In a grumpy bid for privacy, I went op-shopping today for curtains.
I live within rolling distance of a river which is a regular fishing and swimming spot for some of the landlord’s whanau. It’s summer Down Under, so school is out, which means they visit regularly, which means I sacrifice some privacy.
The op-shop visit wasn’t successful. I never learned the finer points of drapery, and it’s not something on my to-do list. So despite the assistant’s kind efforts, I was quickly befuddled by the few options presented.
I come home to find someone opening the gate to the long driveway ahead of me. There are visitors to my backyard.
I dive inside to the welcome shelter of the shade in my small whare, and draw the curtains, muttering, for some privacy. As on the internet, so in your own house, no-one knows you’re a dog.

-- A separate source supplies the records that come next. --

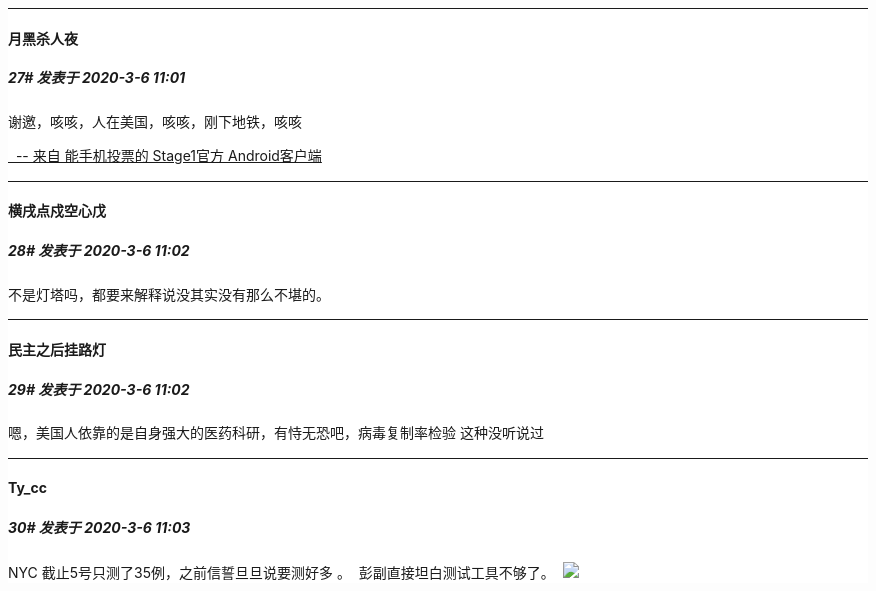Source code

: 



-----

####  月黑杀人夜  
##### 27#       发表于 2020-3-6 11:01




谢邀，咳咳，人在美国，咳咳，刚下地铁，咳咳

[  -- 来自 能手机投票的 Stage1官方 Android客户端](https://www.coolapk.com/apk/140634)







-----

####  横戌点戍空心戊  
##### 28#       发表于 2020-3-6 11:02




不是灯塔吗，都要来解释说没其实没有那么不堪的。







-----

####  民主之后挂路灯  
##### 29#       发表于 2020-3-6 11:02




嗯，美国人依靠的是自身强大的医药科研，有恃无恐吧，病毒复制率检验 这种没听说过







-----

####  Ty_cc  
##### 30#       发表于 2020-3-6 11:03




NYC 截止5号只测了35例，之前信誓旦旦说要测好多 。  彭副直接坦白测试工具不够了。  <img src="https://static.saraba1st.com/image/smiley/face2017/062.gif" referrerpolicy="no-referrer">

It’s not to be. Soon after, a familiar car pulls up right outside my ranch slider. Which is also my ‘back door’ and looks directly into the kitchen of my two-room bach. I’m practising, but tolerance isn’t one of my virtues. If I’d been pushed a lot further I might have attempted a stern but polite objection to the intrusion.
In this case, that would’ve been the worst possible reaction.
Because out jumped a tanned kid, grinning, with a half-live schnapper still gulping at the air. “Here you go – we just caught it!”, he says. I’m not going to try to explain the delights of eating freshly-caught fish, because you either know or you don’t.
Now, if I’d followed my first instincts – assuming the worst , and acting on that – it obviously would have ruined the spirit and goodwill of the gesture.
From my purely selfish point of view, no more gifts of fresh fish. From theirs, a waste of some goodwill.
Sometimes first instincts are wrong.